It is amazing the amount of work that can be done in ten minutes, when all the world is working. Tons of trunks had passed in and out, the long platform had been peopled and depopulated twice since the two men began their walk, and now another train gave up its human freight to the already crowded city.

Now, as they went up and down, the Philosopher, at each turn, went a little nearer to the engine. Only three minutes remained to him in which to render his decision, which was to help the unhappy man a half-thousand miles on the way to his dying wife, or leave him sadder still because of the failure—to pine and ponder upon man's inhumanity to man.

Patsy, glancing now and then at the big clock on the station wall, searched the sad face of his friend and tried to read there the answer to the man's prayer.

It would be that the man should ride, he had no doubt, for this story was so like the story of this same man, the Philosopher, with which he had come into Patsy's life, and Patsy had resolved never to turn his back upon a man who was down on his luck.

The Philosopher's face was indecipherable. Finally when they had come to the turning point in the shadow of the mail car, he stopped, leaned against the corner of the tank and said: "I can't make you out, and you haven't made out your case."

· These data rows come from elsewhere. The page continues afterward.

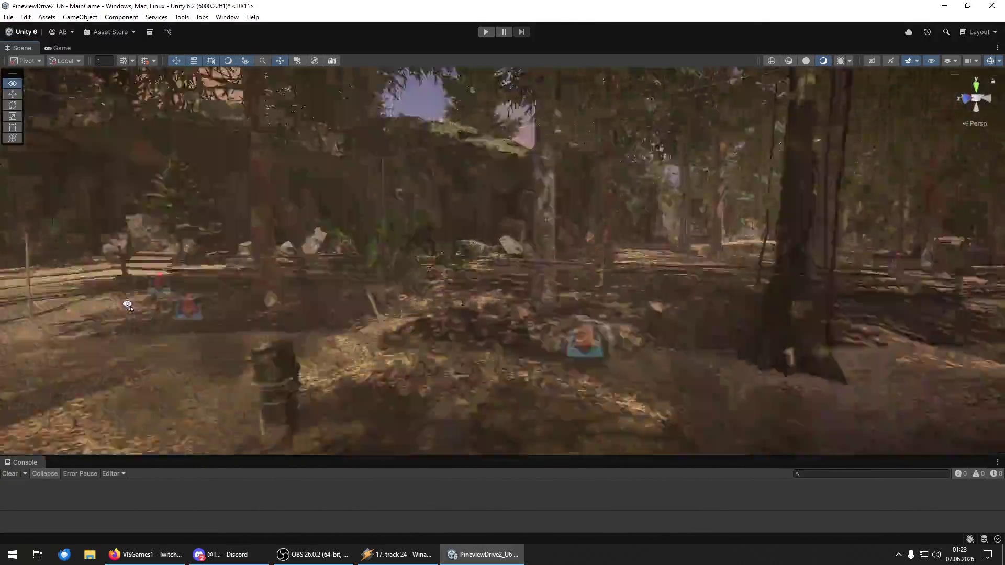
key("w")
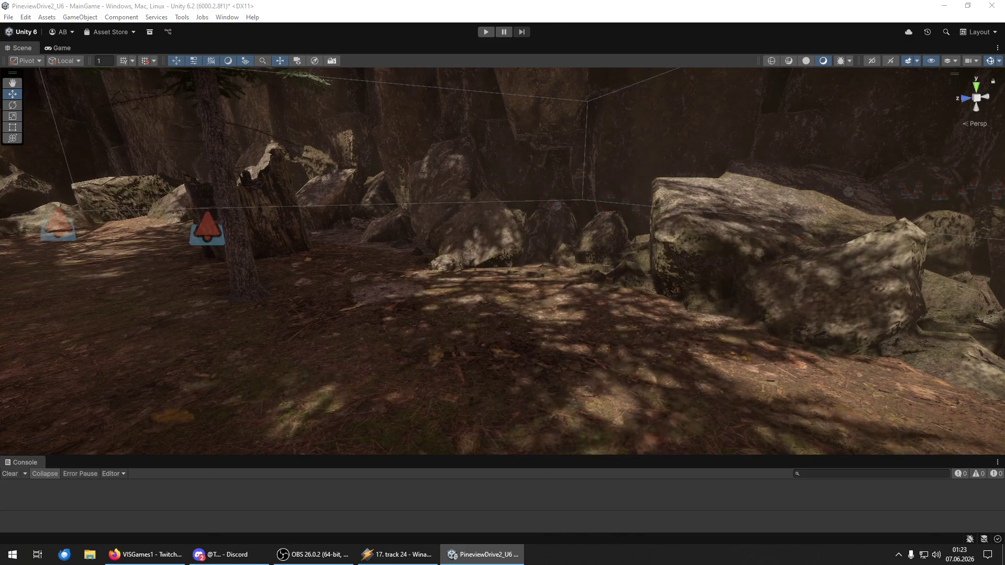
key("w")
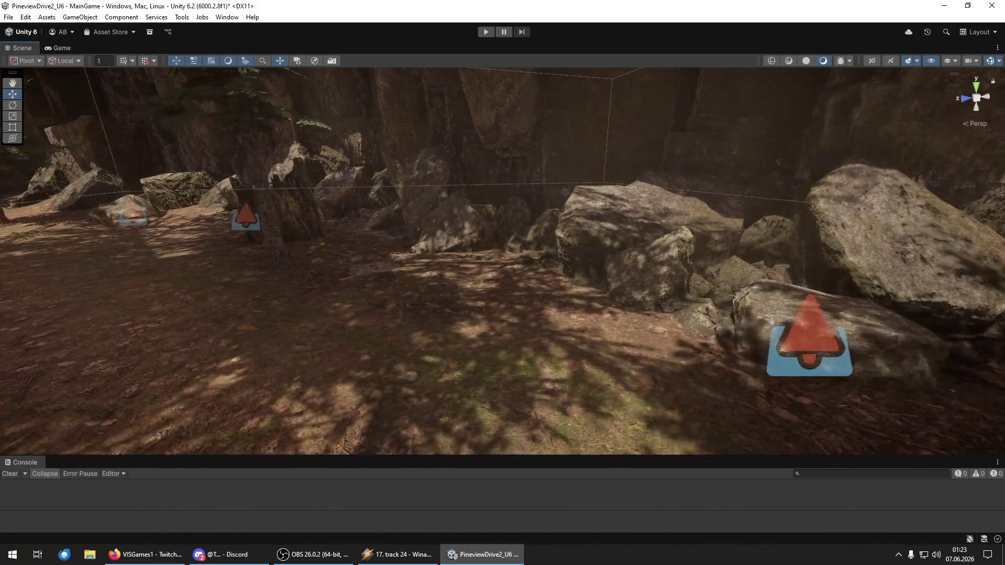
- Place a log prefab beside the path, rotate it flat and slide it into position
mouse_move(707, 450)
left_mouse_down()
mouse_move(573, 351)
mouse_move(410, 322)
mouse_move(501, 330)
left_mouse_up()
key("e")
key("w")
mouse_move(391, 319)
left_mouse_down()
mouse_move(372, 338)
mouse_move(384, 306)
mouse_move(269, 310)
mouse_move(292, 317)
left_mouse_up()
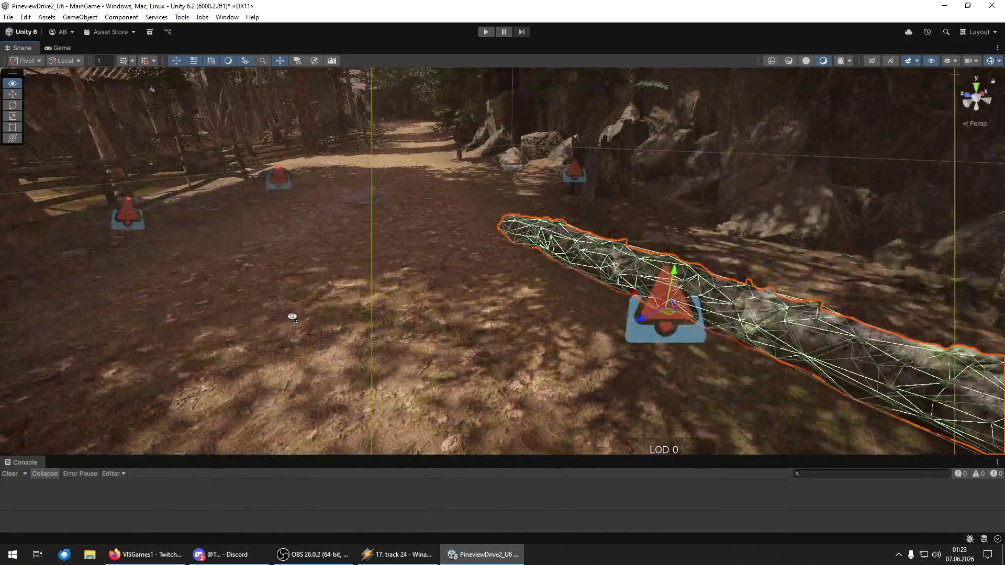
left_click(464, 361)
mouse_move(464, 362)
left_mouse_down()
mouse_move(618, 341)
mouse_move(426, 285)
mouse_move(455, 320)
mouse_move(830, 329)
mouse_move(848, 298)
mouse_move(650, 320)
mouse_move(377, 278)
mouse_move(240, 339)
left_mouse_up()
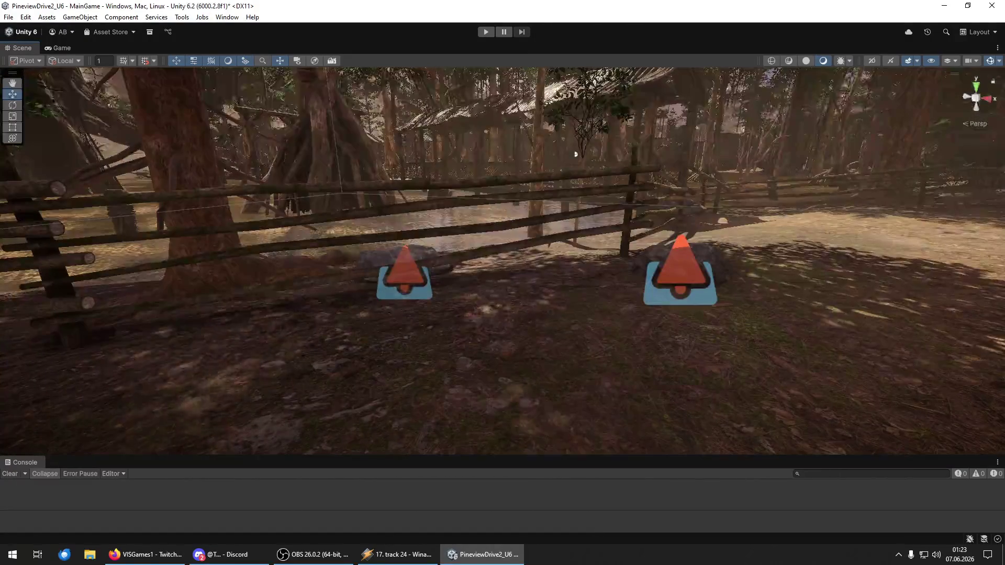
mouse_move(890, 445)
left_mouse_down()
mouse_move(622, 400)
mouse_move(523, 419)
mouse_move(526, 351)
mouse_move(474, 271)
mouse_move(484, 264)
mouse_move(438, 321)
mouse_move(672, 312)
mouse_move(433, 325)
mouse_move(639, 359)
mouse_move(639, 381)
mouse_move(732, 372)
mouse_move(962, 294)
left_mouse_up()
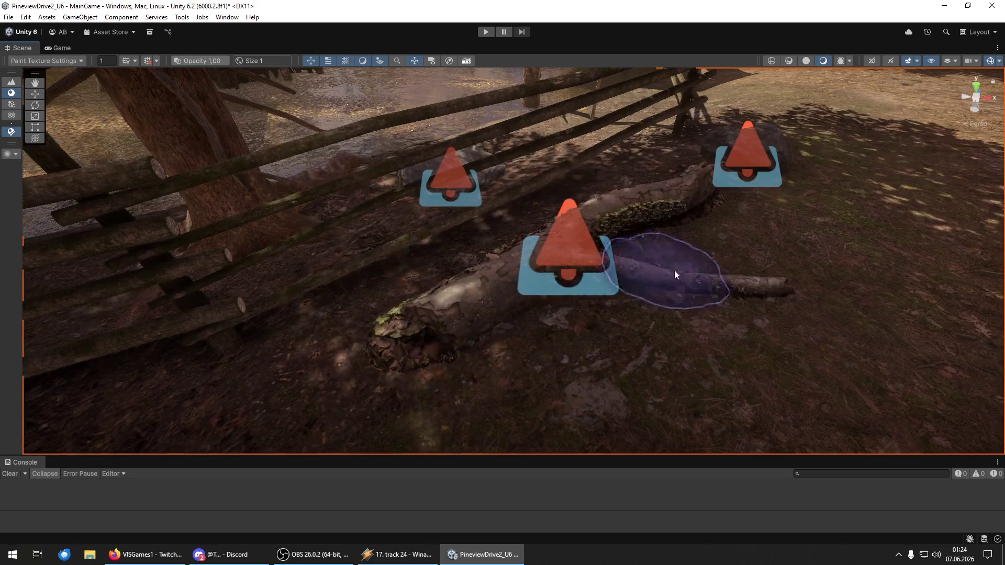
- Orbit and zoom the view around the fallen log and cones, ending toward the fence
left_click_drag(743, 288, 850, 344)
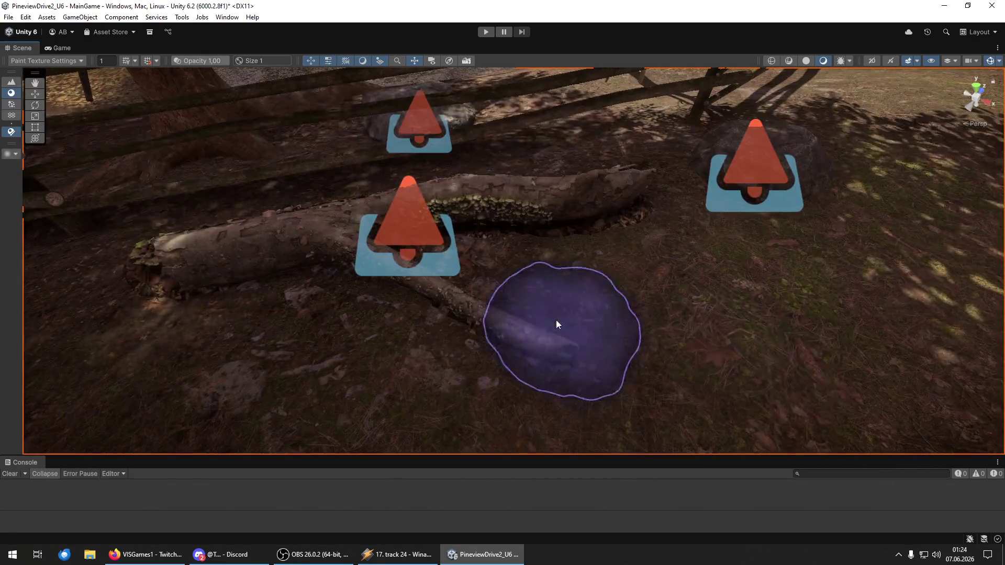
left_click_drag(561, 319, 457, 326)
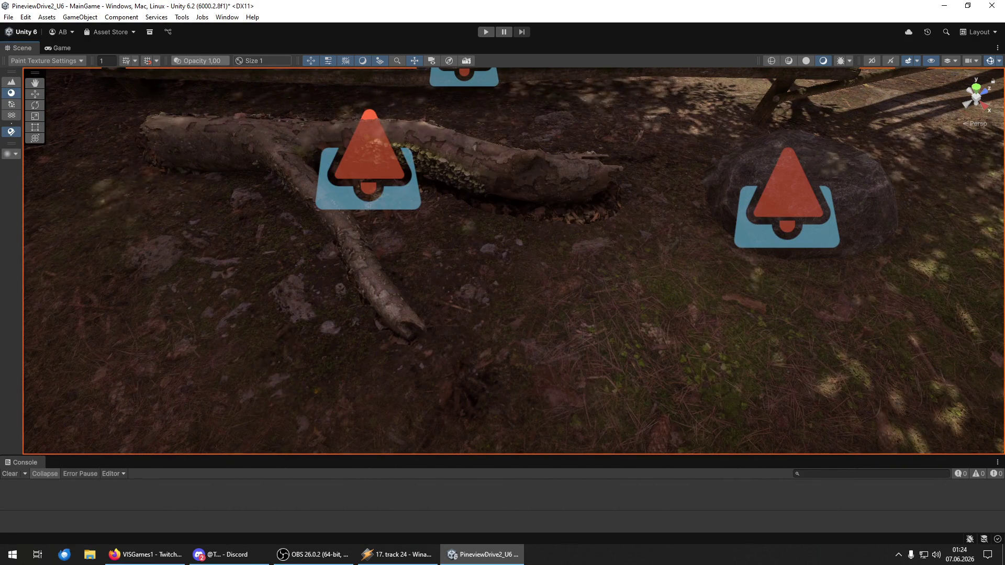
mouse_move(276, 194)
left_mouse_down()
mouse_move(454, 231)
mouse_move(381, 190)
mouse_move(332, 200)
mouse_move(146, 152)
left_mouse_up()
mouse_move(442, 346)
left_mouse_down()
mouse_move(461, 308)
mouse_move(767, 263)
left_mouse_up()
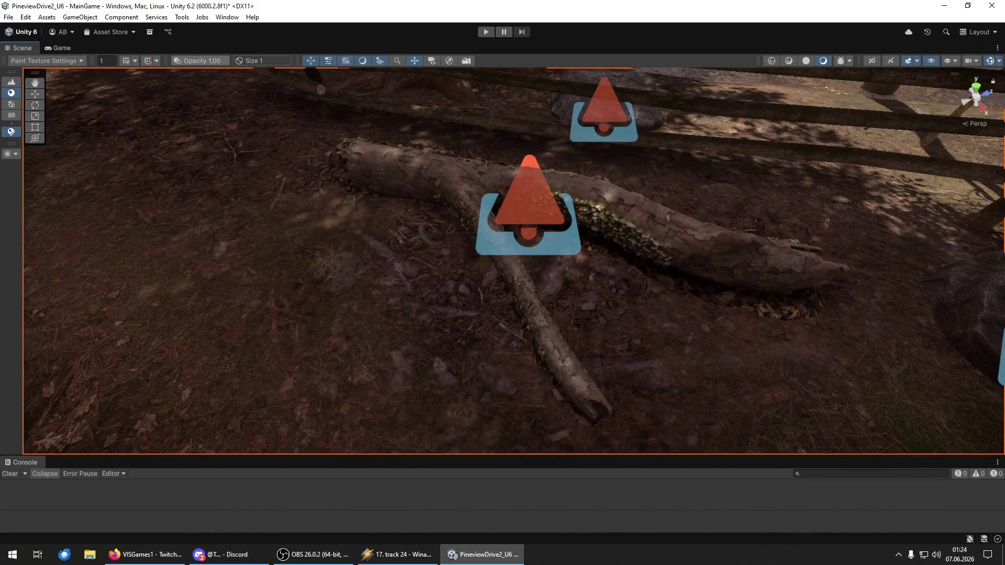
mouse_move(544, 251)
left_mouse_down()
mouse_move(561, 261)
mouse_move(359, 350)
left_mouse_up()
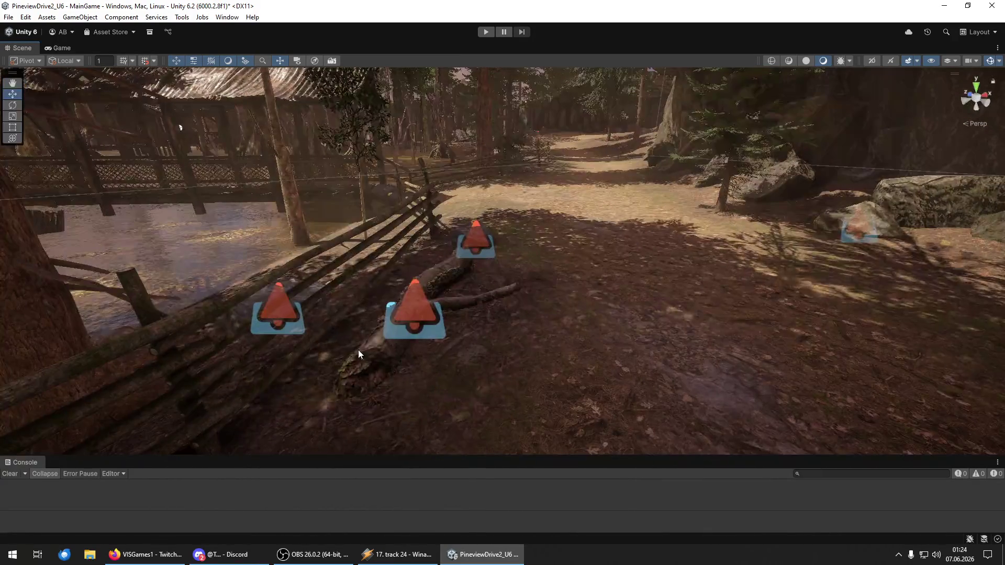
- Turn the log in the rocky clearing to a new angle and lower it into the ground
mouse_move(180, 127)
left_mouse_down()
mouse_move(629, 184)
mouse_move(917, 256)
left_mouse_up()
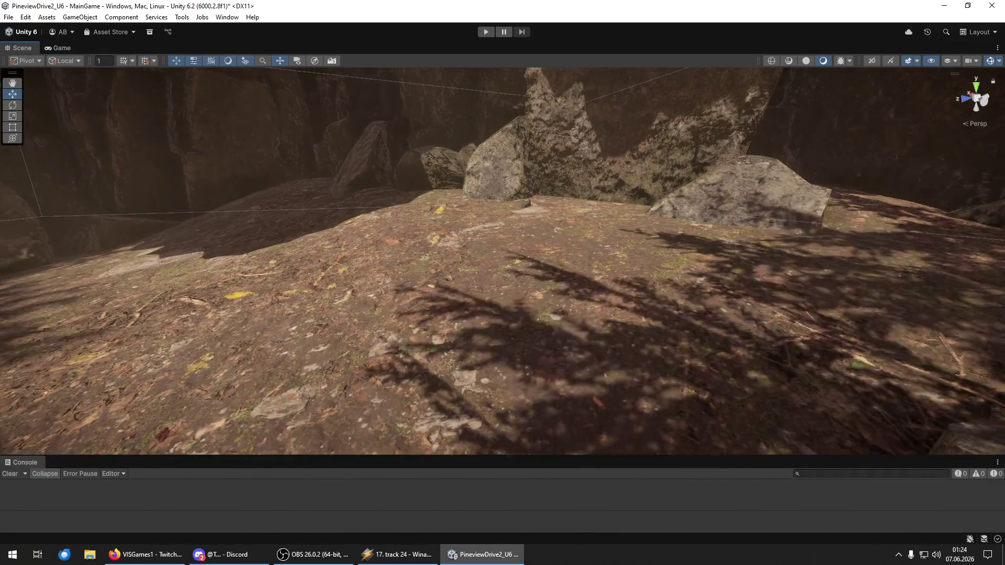
left_click(647, 317)
key("f")
key("e")
left_click_drag(526, 244, 580, 258)
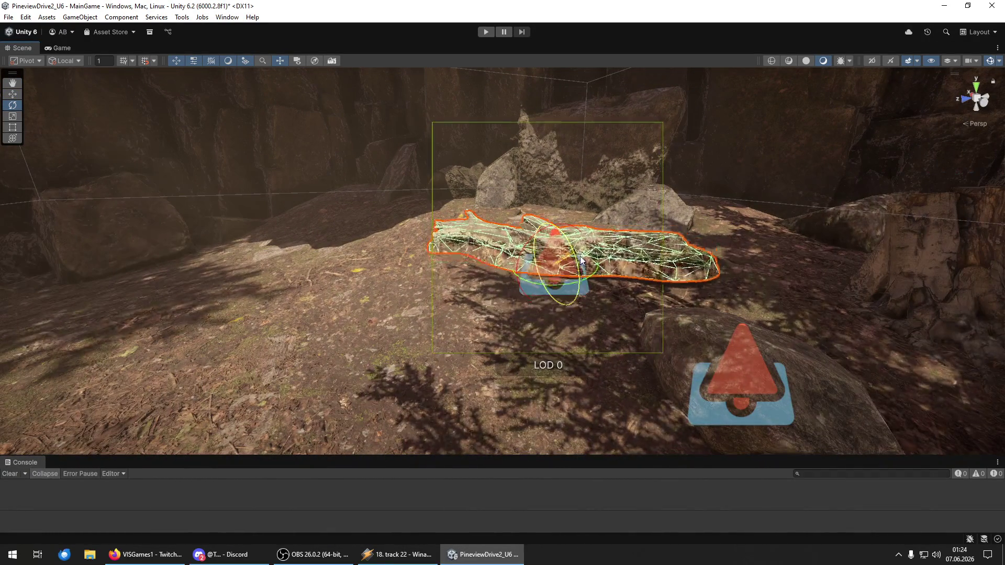
scroll(582, 260, "up", 5)
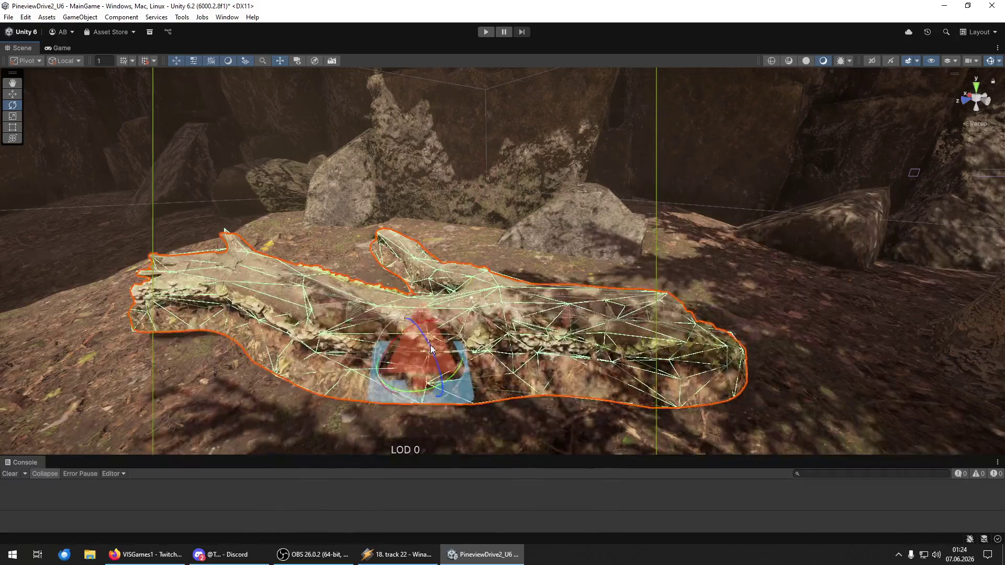
left_click_drag(416, 328, 419, 346)
key("y")
left_click(989, 178)
left_click_drag(629, 346, 658, 360)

"I don't follow you," said the man.

"No? Well suppose I say, for answer, that I'll let you go—sneak away up through the yards and lose yourself; provided you promise not to do it again."

"You talk in riddles. What is it that I am not to do again? You say you have hit the road yourself, and you ought to have sympathy for a fellow out o' luck."

"I have, and that's why I'm going to let you go. Your story is a sad one, and it has softened my heart. It's the story of my own life."

"Then how can you refuse me this favor, that will cost you nothing?"